I'm just sad that people don't realize this idiotic religious tribalism brings us all to hell.
+5, Truth
> Slashdot Libertarianism is mostly hypocritical anarchism
Naw. It's mostly totally unselfconscious, unexamined selfishness combined with a sort of odd belief in 'freedom' that is so strong that it basically amounts to belief in predestination. ("Everyone has absolute choice in everything that happens to them, so therefore it's obvious that everyone deserves exactly what they are getting. Except me, because I deserve more.")
-fred
Sign #11 of Slashdot overdose: You see the phrase 'moderate Republican' and you wonder if that would be a +1 or a -1.
Nonsense. By your lights, critical thinking is in principle impossible given the existence of 'unprovable postulates'. "I exist" and "Time flows" and "Cause and effect exists" and "The information my senses provide me is accurate and true" are all testable and can all be corroborated with evidence. To the extent that they cannot 'really' be proven or known, which is to say the extent to which reality itself may be an illusion - a Matrix-style simulation, a dream, etc - is irrelevant because reality itself is the only context within which anything is meaningful. Within the context of what is real, the logic and consistency of evidence do matter insofar as they enable an understanding of how reality works. And by corollary, there is simply no such thing as 'outside the context of what is real'. If you disagree, I suggest you contemplate the fact that you are using a computer - a fantastically sophisticated testament to our ability to 'actually' understand reality - to write your comments. Your frittering crap about unprovable first principles is of no relevance.

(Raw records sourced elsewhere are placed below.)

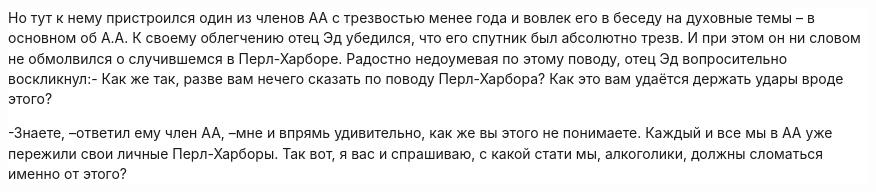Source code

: Но тут к нему пристроился один из членов АА с трезвостью менее года и вовлек его в беседу на духовные темы – в основном об А.А. К своему облегчению отец Эд убедился, что его спутник был абсолютно трезв. И при этом он ни словом не обмолвился о случившемся в Перл-Харборе. Радостно недоумевая по этому поводу, отец Эд вопросительно воскликнул:- Как же так, разве вам нечего сказать по поводу Перл-Харбора? Как это вам удаётся держать удары вроде этого?

-Знаете, –ответил ему член АА, –мне и впрямь удивительно, как же вы этого не понимаете. Каждый и все мы в АА уже пережили свои личные Перл-Харборы. Так вот, я вас и спрашиваю, с какой стати мы, алкоголики, должны сломаться именно от этого?
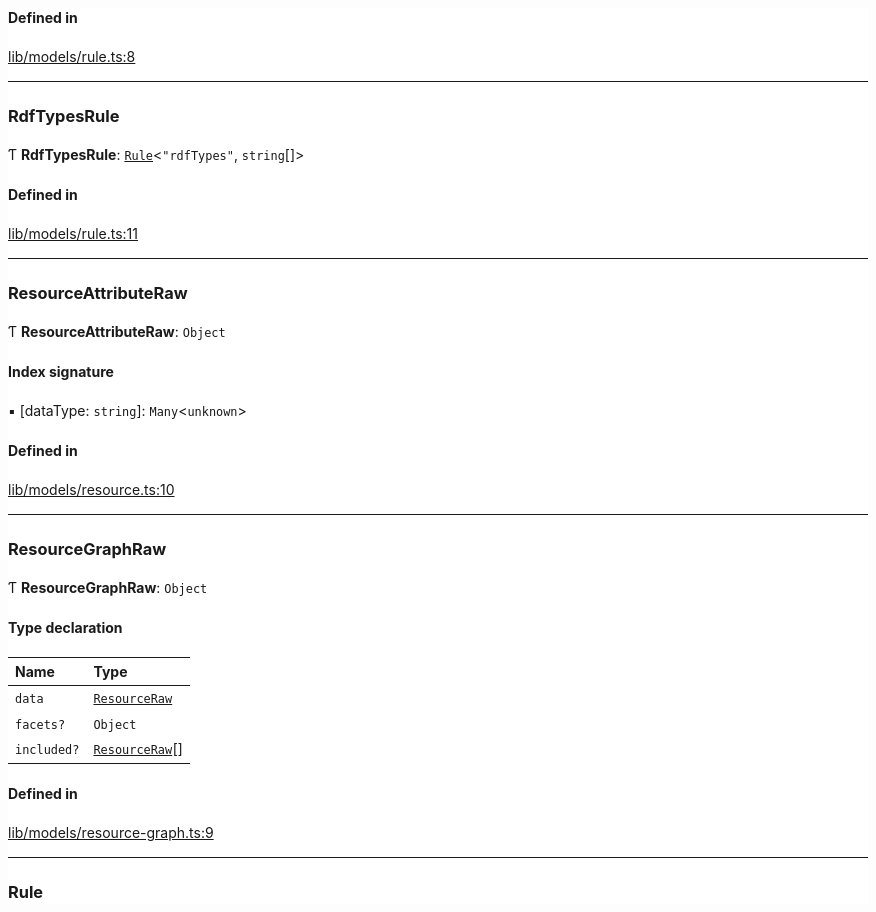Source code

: #### Defined in

[lib/models/rule.ts:8](https://github.com/cognizone/ng-cognizone/blob/861cbad/libs/application-profile/src/lib/models/rule.ts#L8)

___

### RdfTypesRule

Ƭ **RdfTypesRule**: [`Rule`](modules#rule)<``"rdfTypes"``, `string`[]\>

#### Defined in

[lib/models/rule.ts:11](https://github.com/cognizone/ng-cognizone/blob/861cbad/libs/application-profile/src/lib/models/rule.ts#L11)

___

### ResourceAttributeRaw

Ƭ **ResourceAttributeRaw**: `Object`

#### Index signature

▪ [dataType: `string`]: `Many`<`unknown`\>

#### Defined in

[lib/models/resource.ts:10](https://github.com/cognizone/ng-cognizone/blob/861cbad/libs/application-profile/src/lib/models/resource.ts#L10)

___

### ResourceGraphRaw

Ƭ **ResourceGraphRaw**: `Object`

#### Type declaration

| Name | Type |
| :------ | :------ |
| `data` | [`ResourceRaw`](interfaces/ResourceRaw) |
| `facets?` | `Object` |
| `included?` | [`ResourceRaw`](interfaces/ResourceRaw)[] |

#### Defined in

[lib/models/resource-graph.ts:9](https://github.com/cognizone/ng-cognizone/blob/861cbad/libs/application-profile/src/lib/models/resource-graph.ts#L9)

___

### Rule
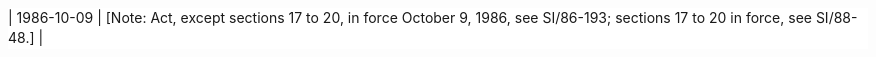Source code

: | 1986-10-09 | [Note: Act, except sections 17 to 20, in force October 9, 1986,  see  SI/86-193; sections 17 to 20 in force,  see  SI/88-48.]                                                                                                                                                                                                                                                                                                                                                                                                                                                                                                                                                                                                                                                                                                                                                                                                                                                                                                                                           |


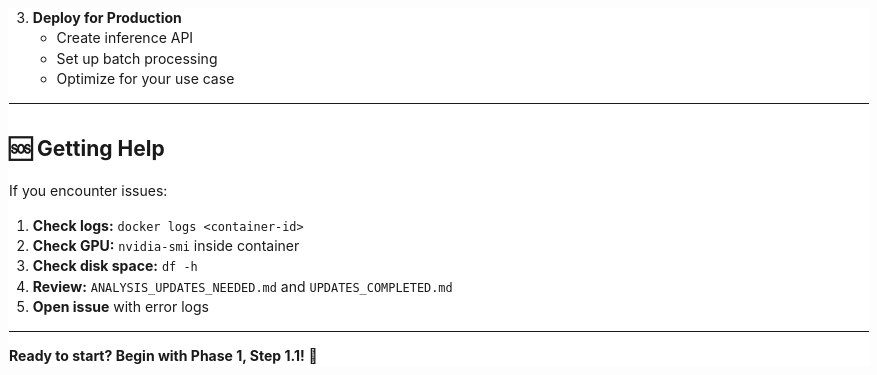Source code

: 3. **Deploy for Production**
   - Create inference API
   - Set up batch processing
   - Optimize for your use case

---

## 🆘 Getting Help

If you encounter issues:

1. **Check logs:** `docker logs <container-id>`
2. **Check GPU:** `nvidia-smi` inside container
3. **Check disk space:** `df -h`
4. **Review:** `ANALYSIS_UPDATES_NEEDED.md` and `UPDATES_COMPLETED.md`
5. **Open issue** with error logs

---

**Ready to start? Begin with Phase 1, Step 1.1!** 🚀

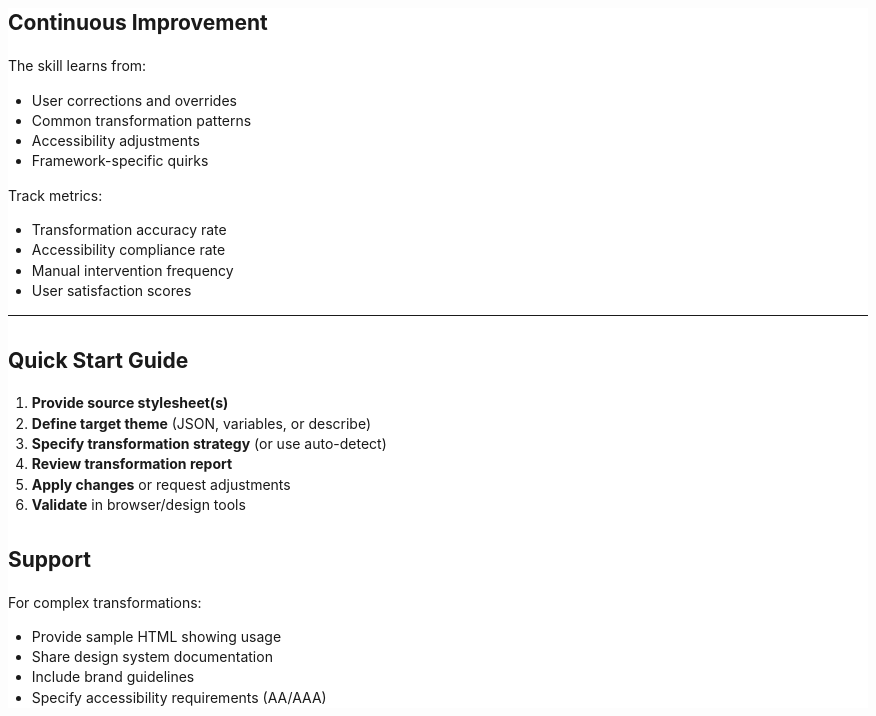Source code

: ## Continuous Improvement

The skill learns from:
- User corrections and overrides
- Common transformation patterns
- Accessibility adjustments
- Framework-specific quirks

Track metrics:
- Transformation accuracy rate
- Accessibility compliance rate
- Manual intervention frequency
- User satisfaction scores

---

## Quick Start Guide

1. **Provide source stylesheet(s)**
2. **Define target theme** (JSON, variables, or describe)
3. **Specify transformation strategy** (or use auto-detect)
4. **Review transformation report**
5. **Apply changes** or request adjustments
6. **Validate** in browser/design tools

## Support

For complex transformations:
- Provide sample HTML showing usage
- Share design system documentation
- Include brand guidelines
- Specify accessibility requirements (AA/AAA)

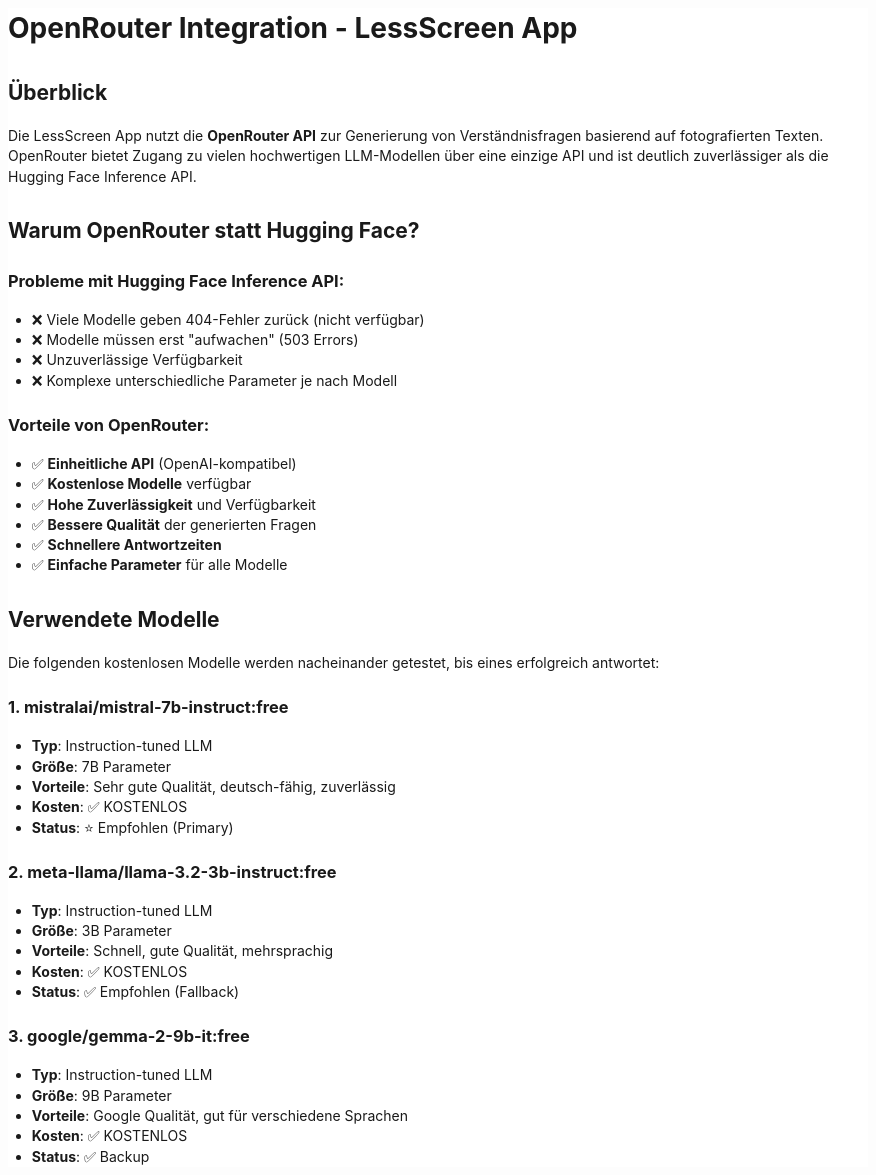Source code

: # OpenRouter Integration - LessScreen App

## Überblick

Die LessScreen App nutzt die **OpenRouter API** zur Generierung von Verständnisfragen basierend auf fotografierten Texten. OpenRouter bietet Zugang zu vielen hochwertigen LLM-Modellen über eine einzige API und ist deutlich zuverlässiger als die Hugging Face Inference API.

## Warum OpenRouter statt Hugging Face?

### Probleme mit Hugging Face Inference API:
- ❌ Viele Modelle geben 404-Fehler zurück (nicht verfügbar)
- ❌ Modelle müssen erst "aufwachen" (503 Errors)
- ❌ Unzuverlässige Verfügbarkeit
- ❌ Komplexe unterschiedliche Parameter je nach Modell

### Vorteile von OpenRouter:
- ✅ **Einheitliche API** (OpenAI-kompatibel)
- ✅ **Kostenlose Modelle** verfügbar
- ✅ **Hohe Zuverlässigkeit** und Verfügbarkeit
- ✅ **Bessere Qualität** der generierten Fragen
- ✅ **Schnellere Antwortzeiten**
- ✅ **Einfache Parameter** für alle Modelle

## Verwendete Modelle

Die folgenden kostenlosen Modelle werden nacheinander getestet, bis eines erfolgreich antwortet:

### 1. **mistralai/mistral-7b-instruct:free** 
- **Typ**: Instruction-tuned LLM
- **Größe**: 7B Parameter
- **Vorteile**: Sehr gute Qualität, deutsch-fähig, zuverlässig
- **Kosten**: ✅ KOSTENLOS
- **Status**: ⭐ Empfohlen (Primary)

### 2. **meta-llama/llama-3.2-3b-instruct:free**
- **Typ**: Instruction-tuned LLM
- **Größe**: 3B Parameter
- **Vorteile**: Schnell, gute Qualität, mehrsprachig
- **Kosten**: ✅ KOSTENLOS
- **Status**: ✅ Empfohlen (Fallback)

### 3. **google/gemma-2-9b-it:free**
- **Typ**: Instruction-tuned LLM
- **Größe**: 9B Parameter
- **Vorteile**: Google Qualität, gut für verschiedene Sprachen
- **Kosten**: ✅ KOSTENLOS
- **Status**: ✅ Backup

You ignore the influence of religion on Renaissance to Industrial Age science -- how it led people to ask, "How did God wrought the universe." You ignore the influence of even Islam on preserving the maths and sciences of the ancient Greeks after the fall of Rome. Instead, religion is nothing more than superstition, irrationality, and the elevation of positions born from ignorance in your eyes
I made no claims about the historical significance of religion, nor of its functional utility. Believing in the toothfairy may have profoundly affected history, and it may be useful and meaningful to millions of people. That doesn't lend the slightest credence to the assertion that it is true. And that's the toothfairy. Last time a checked, no Toothfairyists were blowing up children with carbombs.
you presume to lecture a Muslim on the Qu'ran
Yes, I do. The problem with dogma is that it is blinding. The nonsensical rant from the Devout Believer I was responding to was a perfect testament to the power of dogma, and the need to dispel the blindness it causes with clear and critical thinking. And just in case you missed the memo, the "Argument from Authority" carries no weight in rational discourse: the fact that this guy is a Muslim is irrelevant. Or would you just as happily claim that all Christians in the redneck South are expert Biblical scholars simply by virtue of being Christian?
the guy who studies the book every week at his mosque is obviously the one arguing from a position of dogmatic ignorance here
If I studied Superman comic books every week, it wouldn't make them one iota more legitimate as a guide to building a civil society or as a guide to understanding reality. All of my criticism of the Quran stands.